NVIDIA GeForce RTX 2070 With Max-Q Design GDDR6 8GB – EXCEED
This is a GPU for both power and power efficiency – although at 80W it draws a lot. The 2070 mobile GPU has the same CUDA core count as the desktop version 2304 cores but a lot lower clock speed 885/1185MHz. So it can do what the desktop version can – only a lot slower. It is a gamers GPU – about 10% faster than the GTX 1070 Max-Q it replaces.
PassMark give it 11,205
RAM and Storage – PASS
It has two ram SODIMM slots and can take up to 64GB. Gamers will want 32GB but for the rest of us, 16GB is fine.
The Intel 512GB SSD is a more of an entry-level PCIe NVMe 3.0 4 lane SSD but it is slower than the Samsung 970 EVO or WD Black (that achieve over 3000Mbps). It is however way more power-efficient.
It achieves sequential read/writes of 2677/1505MBps. If performance is an issue, then put in a faster SSD in the second slot.
Sound – PASS
The twin down-firing 2W speakers are quite loud – 80dB with good stereo separation but there is a certain harshness at full volume.
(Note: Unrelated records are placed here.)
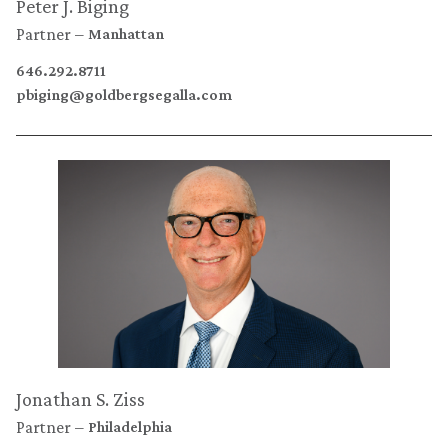
Peter J. Biging
Partner
Manhattan
646.292.8711
pbiging@goldbergsegalla.com
Jonathan S. Ziss
Partner
Philadelphia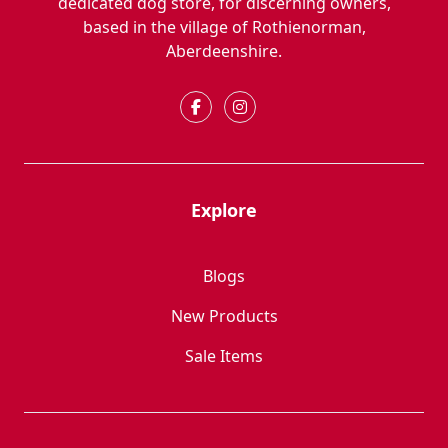
dedicated dog store, for discerning owners,
based in the village of Rothienorman,
Aberdeenshire.
Explore
Blogs
New Products
Sale Items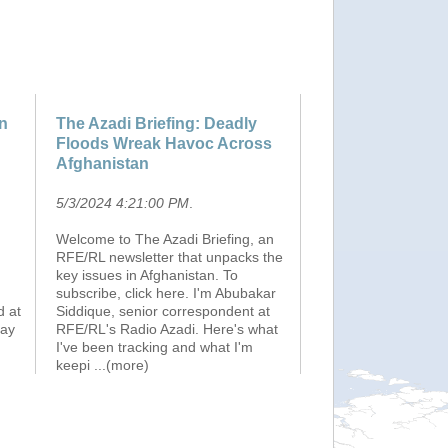
on
The Azadi Briefing: Deadly
Floods Wreak Havoc Across
Afghanistan
5/3/2024 4:21:00 PM
.
Welcome to The Azadi Briefing, an
RFE/RL newsletter that unpacks the
key issues in Afghanistan. To
subscribe, click here. I'm Abubakar
d at
Siddique, senior correspondent at
May
RFE/RL's Radio Azadi. Here's what
I've been tracking and what I'm
keepi
...(more)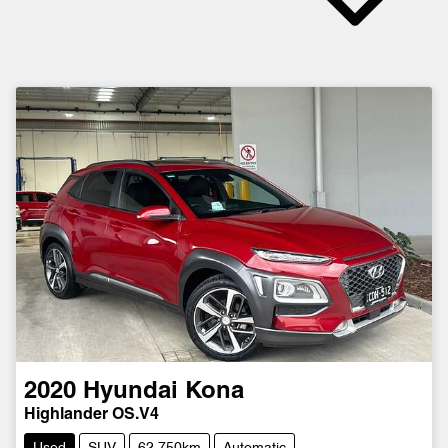
2020
Hyundai
Kona
Highlander OS.V4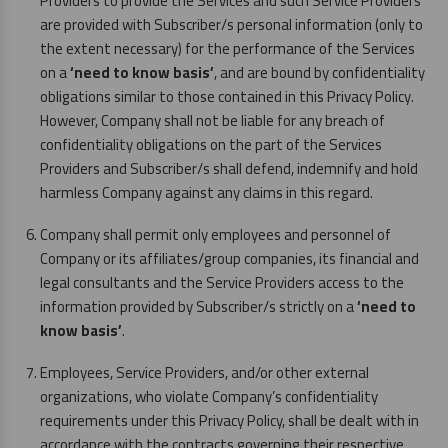
Providers to provide the Services and such Service Providers
are provided with Subscriber/s personal information (only to
the extent necessary) for the performance of the Services
on a
‘need to know basis’
, and are bound by confidentiality
obligations similar to those contained in this Privacy Policy.
However, Company shall not be liable for any breach of
confidentiality obligations on the part of the Services
Providers and Subscriber/s shall defend, indemnify and hold
harmless Company against any claims in this regard.
Company shall permit only employees and personnel of
Company or its affiliates/group companies, its financial and
legal consultants and the Service Providers access to the
information provided by Subscriber/s strictly on a
‘need to
know basis’
.
Employees, Service Providers, and/or other external
organizations, who violate Company’s confidentiality
requirements under this Privacy Policy, shall be dealt with in
accordance with the contracts governing their respective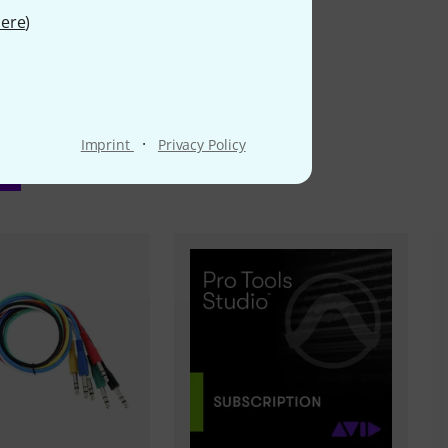
ere
)
·
Imprint
Privacy Policy
ms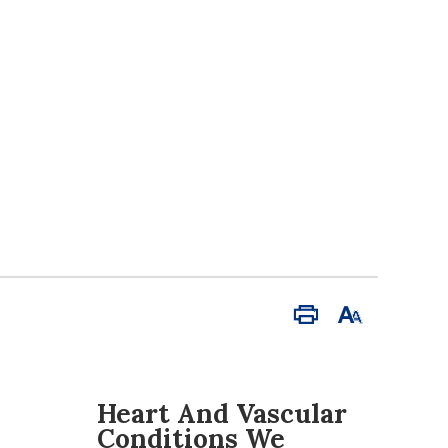
Print
Font
Size
Heart And Vascular
Conditions We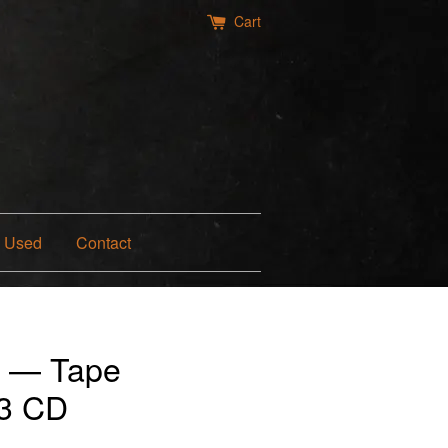
Cart
Used
Contact
t — Tape
13 CD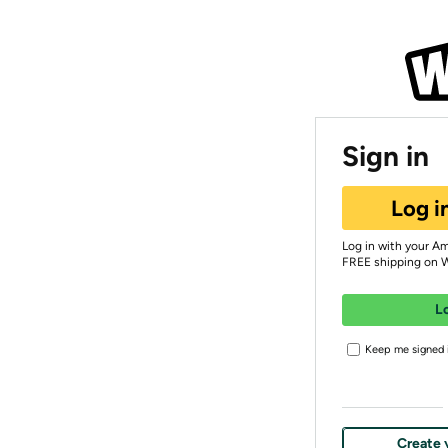
Sign in
Log i
Log in with your A
FREE shipping on 
L
Keep me signed i
Create 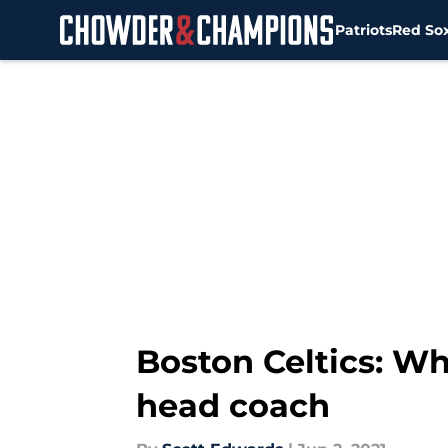
Patriots
Red So
Skip to main content
Boston Celtics: W
head coach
- Deep Bass: 20-40Hz – none
- Middle Bass: 40-100Hz – almost none
- High Bass: 100 to 200Hz – flat
- Low-mids: 200-400Hz – flat
- Mids: 400-1000Hz – flat
- High-mids: 1-2kHz – flat
- Low-treble: 2-4kHz – flat
- Treble:4-6kHz – decline but overall flat
- High Treble: 6-10kHz – decline
- Dog whistle: 10-20 – off the cliff at 10kHz
This is mid-centric verging in bright vocal, and that is where the harshness comes in. Realtek has an EQ that offers +/-12dB from 31Hz to 16kHz but it really does not do much. It helps make the speakers less harsh by reducing the mid/high treble but does not boost bass.
While a little disappointing, these days people tend to use BT headphones (this is BT 5.0 LE aptX capable) and the sound signature is far flatter, and the EQ does work there.
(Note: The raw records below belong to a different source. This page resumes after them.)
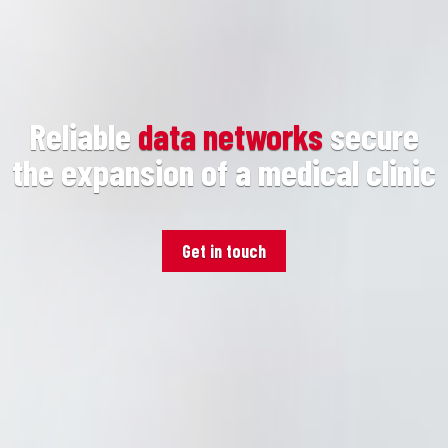
Reliable
data networks
secure
the expansion of a medical clinic
Get in touch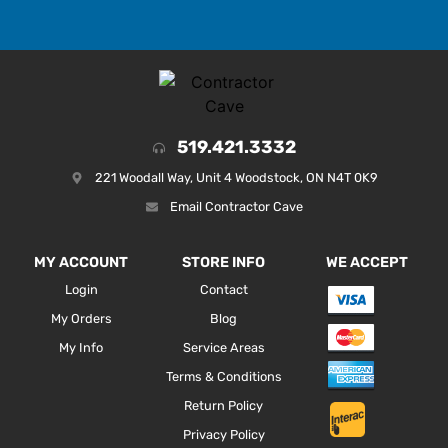
519.421.3332
221 Woodall Way, Unit 4 Woodstock, ON N4T 0K9
Email Contractor Cave
MY ACCOUNT
STORE INFO
WE ACCEPT
Login
Contact
My Orders
Blog
My Info
Service Areas
Terms & Conditions
Return Policy
Privacy Policy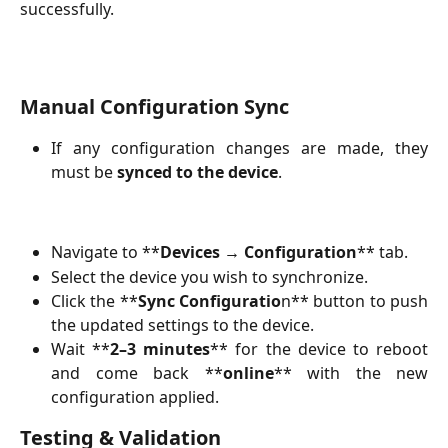
successfully.
Manual Configuration Sync
If any configuration changes are made, they
must be
synced to the device
.
Navigate to **
Devices → Configuration
** tab.
Select the device you wish to synchronize.
Click the **
Sync Configuratio
n** button to push
the updated settings to the device.
Wait **
2–3 minutes
** for the device to reboot
and come back **
online
** with the new
configuration applied.
Testing & Validation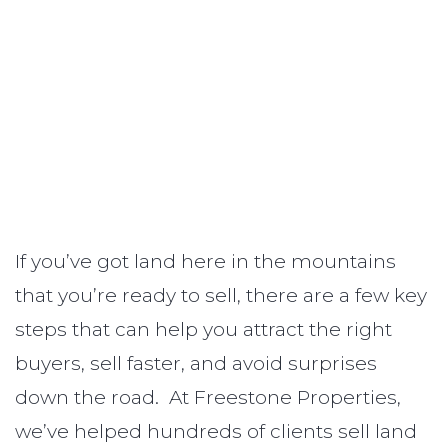
If you’ve got land here in the mountains
that you’re ready to sell, there are a few key
steps that can help you attract the right
buyers, sell faster, and avoid surprises
down the road. At Freestone Properties,
we’ve helped hundreds of clients sell land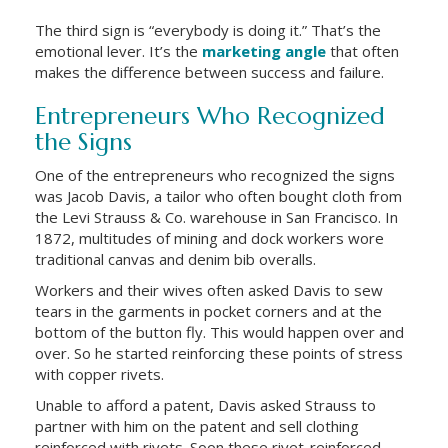
The third sign is “everybody is doing it.” That’s the
emotional lever. It’s the
marketing angle
that
often
makes the difference between success and failure.
Entrepreneurs Who Recognized
the Signs
One of the entrepreneurs who recognized the signs
was Jacob Davis, a tailor who often bought cloth from
the Levi Strauss & Co. warehouse in San Francisco. In
1872, multitudes of mining and dock workers wore
traditional canvas and denim bib overalls.
Workers and their wives often asked Davis to sew
tears in the garments in pocket corners and at the
bottom of the button fly. This would happen over and
over. So he started reinforcing these points of stress
with copper rivets.
Unable to afford a patent, Davis asked Strauss to
partner with him on the patent and sell clothing
reinforced with rivets. Soon these rivet-reinforced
Nahimic 3 is for gamers (not tested) and loads sound profiles for strategic games to add spatial co-ordinates.
Gaming or content AI-Enabled – Microsoft Azure AI – INTERESTING
Gigabyte claim this is a world first.
User preference data passes through the Microsoft Azure Machine Learning platform in to automatically and dynamically adjust the best CPU and GPU wattage setting for different apps. Users experience a steady performance increase without the hassle and additional manual switch whether it is for gaming or content creation. If you are off-line, it references a database stored on the PC.
It seems to work but we do not have enough experience with it.
Ports – EXCEED
- Thunderbolt 3 (40Gbps)
- USB-C ALT DP 3.1, gen 2 (10Gbps)
- 3x USB-A 3.1 Gen1 (5Gbps)
- HDMI 2.0
- 3.5mm Headphone/Microphone Combo Jack
- UHS-II SD Card Reader
- Gigabit Ethernet RJ-45
Killer LAN and WAN – EXCEED
It has the latest Killer Wi-Fi AX tech and BT5.0 LE. In all tests, it outperformed standard Wi-Fi AC.
You can also use the Killer App to analyse and prioritise traffic.
Keyboard, trackpad – EXCEED
Gigabyte’s Control Centre can set patterns or static down to each individually lit LED key. Here we conquered the gamer’s garish lighting.
It is an excellent keyboard with 1.5mm throw and 40g actuation – perfect for touch typists except for some non-standard layout that you need to get used to.
The 10.5 x 7cm Windows Precision trackpad allows you to swipe from the top right to bottom left in one stroke – perfect. Although it does have a fingerprint reader in the top left.
Battery – PASS
It is a big 94.24Wh battery and an even bigger 230W power supply.
- 50% screen brightness, Wi-Fi and office use – 3.5 hours
- Typical use – 6 hours
- 100% load – 2.5 hours
- T-Rex = 1.3 hours
Build – Exceed
356(W) x 250(D) x 20(H) mm x 2kg (approx.) plus PS 722g for the power supply.
It is well made, well cooled and not noisy at under 40dB.
GadgetGuy’s take – Gigabyte Aero 15 OLED XA beats all comers
If I was after a 15” OLED ‘power’ notebook for creatives, this is the one I would buy. It is not perfect – the Gigabyte screen drivers need some work to make the most of the panel but overall it is a very attractive package (once you turn off the gaudy gamer lighting).
You can complain about the camera placement (double chin heaven), the mid-range SSD, the power cable placement (middle right) and the toasty feeling around the air vents but that goes with the territory.